In pseudocode, the ideal approach works something like this:

string multi_replace(string input, hash_table replacements):
  regex matcher = compile(matches any replacements.keys())
  string result = reserve input.size()
  iter input_offset = input.start()
  for (iter match_start, iter match_end) = matcher.all_matches(input):
    if match_start > input_offset:
      copy(input[input_offset .. match_start] into result.end())
    key = input[match_start .. match_end]
    copy(replacements[key]) into result.end())
    input_offset = match_end
  return result

Note that this kind of task is much easier in higher-level languages. E.g. in Perl, the real code for the above function would be:

sub multi_replace {
  my ($input, $replacements) = @_;
  my $matcher = join '|', map quotemeta, keys %$replacements;
  return $input =~ s/($matcher)/$replacements->{$1}/gr;
}

In any case, whether you keep using replacements or switch to a more sophisticated approach, strongly consider separating the replacement data from the code that performs this replacement. Then, even your existing replacement code could be simplified to:

std::vector<std::pair<std::string, std::string>> all_replacements = ...;
for (auto replacement : all_replacements)
  s.replace(replacement.first, replacement.second);

Answer 4

Interesting problem!

I am sure that someone can and will come up with a better solution, but here are my initial thoughts: Your biggest bottleneck will be the continual reallocation of memory. Whenever you do a replace, you are creating a new string, copying the content from src to destination and doing a modification on the dest (result) string... well more or less, the details are besides the point. The problem is that memory allocation and deallocation will be >90% bottleneck. Its is very expensive so avoid it, if you can, or minimize it.

The strategy I am going to propose is based on minimizing the result string allocation to just once.

1.) Build a map of indices indicating start/end pos as well as the replacing string of a block that needs to be changed. e.g. "this is just BEL test and another CHN test" -> [[13,16,Belgium], [34,37,China]]
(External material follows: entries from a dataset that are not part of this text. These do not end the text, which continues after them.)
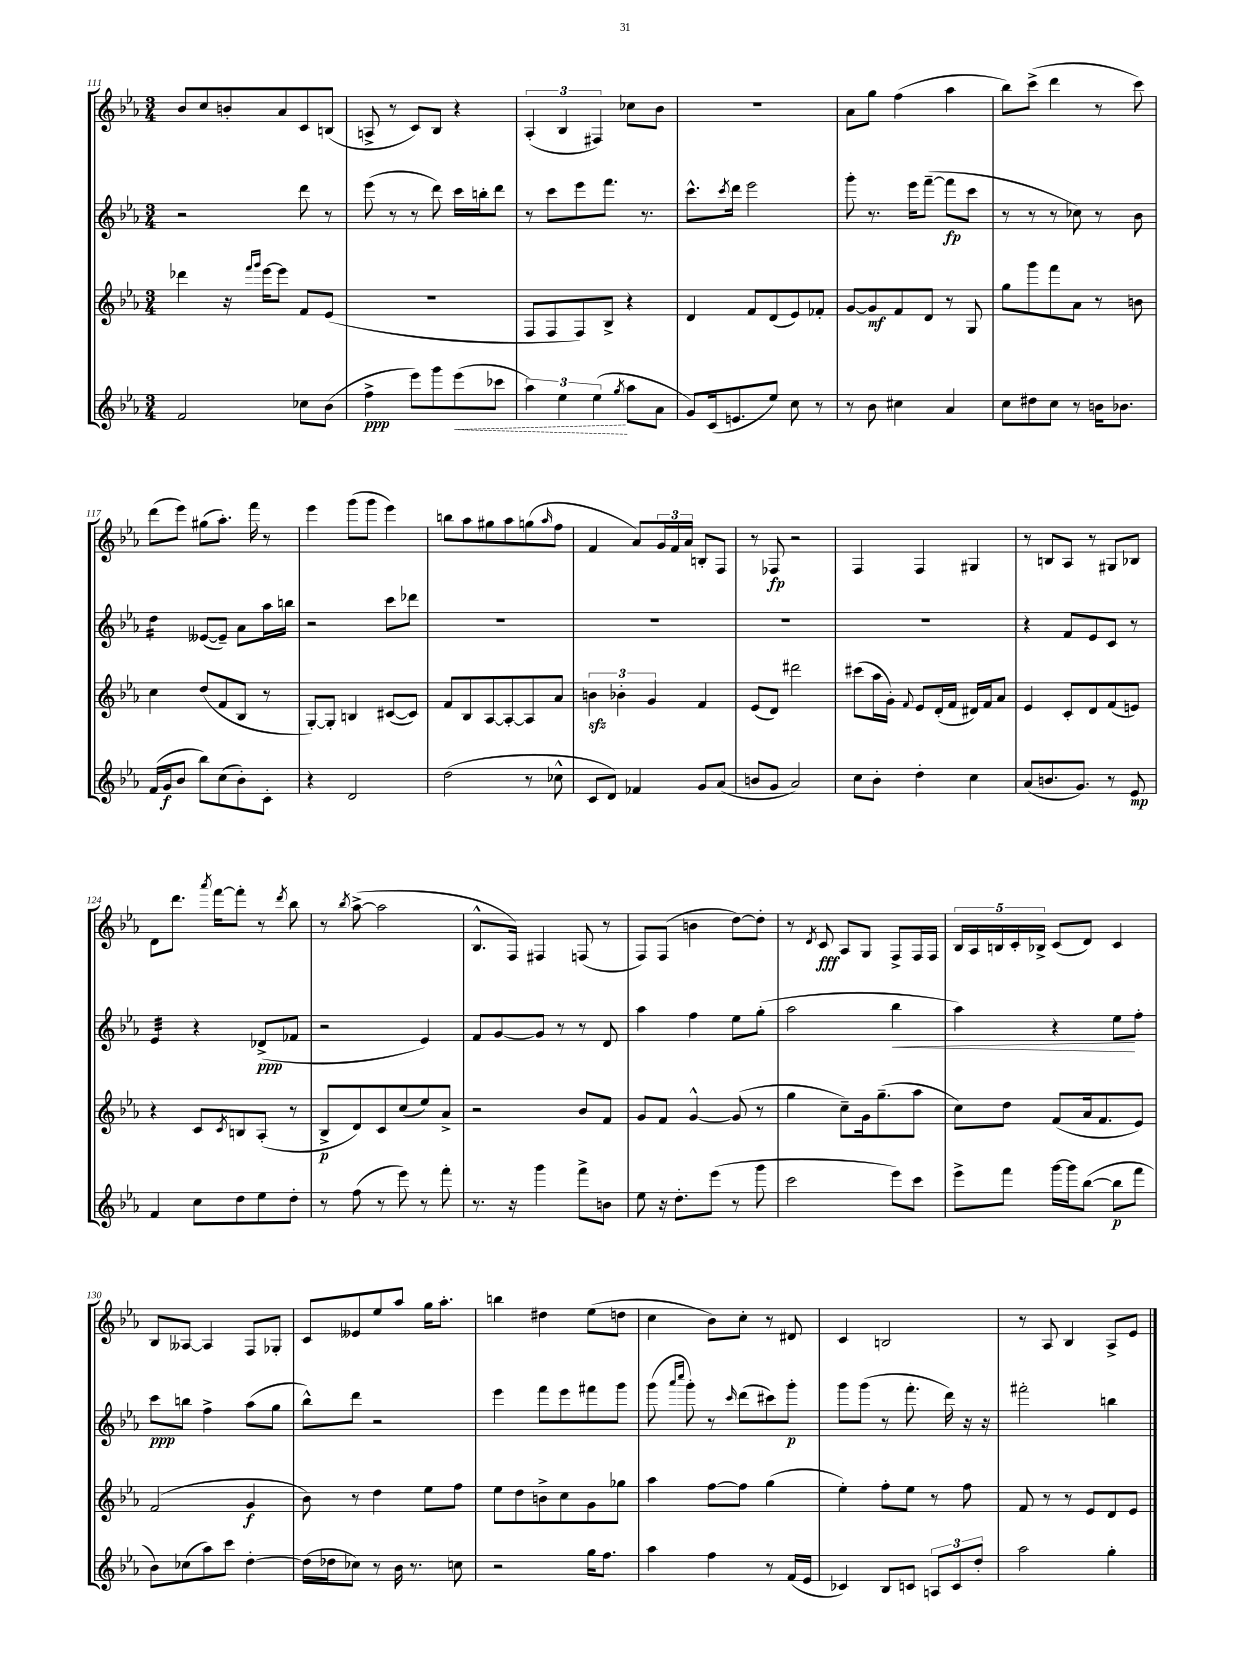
<<
\new StaffGroup <<
\new Staff = "s0" {
    \clef treble \key ees \major \numericTimeSignature \time 3/4
    bes'8 c''8 b'8-. aes'8 c'8 b8( |
    a8-> r8 c'8) bes8 r4 |
    \tuplet 3/2 { aes4-.( bes4 fis4) } ces''8 bes'8 |
    R2. |
    aes'8 g''8 f''4( aes''4 |
    bes''8) c'''8->( d'''4 r8 c'''8) |
    d'''8( ees'''8) gis''8( aes''8.-.) f'''16 r8 |
    ees'''4 g'''8( g'''8 ees'''4) |
    b''8 aes''8 gis''8 aes''8 g''8( \grace { aes''16 } f''8 |
    f'4 aes'8) \tuplet 3/2 { g'16 f'16 aes'16 } b8-. f8 |
    r8 fes8\fp r2 |
    f4 f4 gis4 |
    r8 b8 aes8 r8 gis8 bes8 |
    d'8 d'''8. \acciaccatura { aes'''8 } f'''16~ f'''8-. r8 \acciaccatura { d'''8 } bes''8 |
    r8 \acciaccatura { bes''8 } aes''8~->( aes''2 |
    bes8.-^ f16) fis4 f8( r8 |
    f8) f8( b'4 d''8~) d''8-. |
    r8 \acciaccatura { d'8 } c'8\fff aes8 g8 f8-> f16 f16 |
    \tuplet 5/4 { bes16 aes16 b16 c'16-. bes16-> } c'8( d'8) c'4 |
    bes8 aeses8~ aeses4 f8 ges8-. |
    c'8 eeses'8 ees''8 aes''8 g''16 aes''8.-. |
    b''4 dis''4 ees''8( d''8 |
    c''4 bes'8) c''8-. r8 dis'8 |
    c'4 b2 |
    r8 aes8 bes4 aes8-> ees'8 \bar "|." |
}
\new Staff = "s1" {
    \clef treble \key ees \major \numericTimeSignature \time 3/4
    r2 d'''8 r8 |
    ees'''8( r8 r8 d'''8) c'''16 b''16-. d'''8 |
    r8 c'''8 ees'''8 f'''8. r8. |
    c'''8.-^ \acciaccatura { c'''8 } d'''16 ees'''2 |
    g'''8-. r8. ees'''16 f'''8~--( f'''8\fp c'''8 |
    r8 r8 r8 ces''8) r8 bes'8 |
    d''4:16 eeses'8~( eeses'8--) aes'8 aes''16 b''16 |
    r2 c'''8 des'''8 |
    R2. |
    R2. |
    R2. |
    R2. |
    r4 f'8 ees'8 c'8 r8 |
    ees'4:32 r4 des'8->\ppp( fes'8 |
    r2 ees'4) |
    f'8 g'8~ g'8 r8 r8 d'8 |
    aes''4 f''4 ees''8 g''8-.( |
    aes''2 bes''4\< |
    aes''4) r4 ees''8\! f''8-. |
    c'''8\ppp b''8 f''4-> aes''8( g''8 |
    bes''8-^) d'''8 r2 |
    ees'''4 f'''8 ees'''8 fis'''8 g'''8 |
    g'''8( \grace { aes'''16 c''''16 } g'''8-.) r8 \grace { c'''16 } d'''8( cis'''8) g'''8-.\p |
    g'''8 g'''8( r8 f'''8.-. d'''16) r16 r16 |
    fis'''2-. b''4 \bar "|." |
}
\new Staff = "s2" {
    \clef treble \key ees \major \numericTimeSignature \time 3/4
    des'''4 r16 \grace { f'''16 g'''16 } ees'''16~ ees'''8 f'8 ees'8( |
    R2. |
    f8 f8 f8) bes8-> r4 |
    d'4 f'8 d'8( ees'8) fes'8-. |
    g'8~ g'8\mf f'8 d'8 r8 g8 |
    g''8 g'''8 f'''8 aes'8 r8 b'8 |
    c''4 d''8( f'8 bes8 r8 |
    g8~-.) g8-. b4 cis'8~( cis'8) |
    f'8 bes8 aes8~ aes8~-. aes8 aes'8 |
    \tuplet 3/2 { b'4\sfz bes'4-. g'4 } f'4 |
    ees'8( d'8) dis'''2 |
    cis'''8( aes''16 g'16-.) \appoggiatura { f'8 } ees'8 d'16-.( f'16 dis'16) f'16 aes'8 |
    ees'4 c'8-. d'8 f'8( e'8) |
    r4 c'8 \acciaccatura { c'8 } b8 aes8-.( r8 |
    bes8->\p d'8) c'8 c''8( ees''8) aes'8-> |
    r2 bes'8 f'8 |
    g'8 f'8 g'4~-^ g'8( r8 |
    g''4 c''8--) g'16 g''8.--( aes''8 |
    c''8) d''8 f'8( aes'16 f'8. ees'8) |
    f'2( g'4\f |
    bes'8) r8 d''4 ees''8 f''8 |
    ees''8 d''8 b'8-> c''8 g'8 ges''8 |
    aes''4 f''8~ f''8 g''4( |
    ees''4-.) f''8-. ees''8 r8 f''8 |
    f'8 r8 r8 ees'8 d'8 ees'8 \bar "|." |
}
\new Staff = "s3" {
    \clef treble \key ees \major \numericTimeSignature \time 3/4
    f'2 ces''8 bes'8( |
    f''4->\ppp ees'''8) g'''8 \once \override Hairpin.style = #'dashed-line ees'''8\<( ces'''8 |
    \tuplet 3/2 { aes''4) ees''4 ees''4\!( } \acciaccatura { g''8 } aes''8 aes'8 |
    g'8) c'16( e'8. ees''8) c''8 r8 |
    r8 bes'8 cis''4 aes'4 |
    c''8 dis''8 c''8 r8 b'16 bes'8. |
    f'16( g'16\f bes'8 bes''8) c''8( bes'8-.) c'8-. |
    r4 d'2 |
    d''2( r8 ces''8-^ |
    c'8 d'8) fes'4 g'8 aes'8( |
    b'8 g'8 aes'2) |
    c''8 bes'8-. d''4-. c''4 |
    aes'8( b'8. g'8.) r8 ees'8\mp |
    f'4 c''8 d''8 ees''8 d''8-. |
    r8 f''8( r8 ees'''8) r8 f'''8-. |
    r8. r16 g'''4 f'''8-> b'8 |
    ees''8 r16 d''8.-. ees'''8( r8 g'''8 |
    c'''2 ees'''8) c'''8 |
    ees'''8-> f'''8 g'''16~ g'''16 bes''8~( bes''8\p f'''8 |
    bes'8) ces''8( aes''8) c'''8 d''4~-. |
    d''16( des''16 ces''8) r8 bes'16 r8. c''8 |
    r2 g''16 f''8. |
    aes''4 f''4 r8 f'16( ees'16 |
    ces'4) bes8 c'8 \tuplet 3/2 { a8 c'8 d''8-. } |
    aes''2 g''4-. \bar "|." |
}
>>
>>
\layout { \context { \Score currentBarNumber = #111 } }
2.) The resulting length is the length of the original string + delta growth, which is the sum of growth per occurrence:

 4 chars - from index 13 to 16 ("BEL" -> "Belgium", -3+7 = +4 growth)
 2 chars - from index 37 to 40 ("CHN" -> "China", -3+5 = +2 growth)
 ------
 6 sum!

Your result string will be 42 + 6 = 47 chars long, you allocate this once.

3.) Reiterate and construct your result string accordingly

Here is an example implementation (check out the replace method)

I think this solution should suffice for now, until someone pulls out the standard way to approach this problem!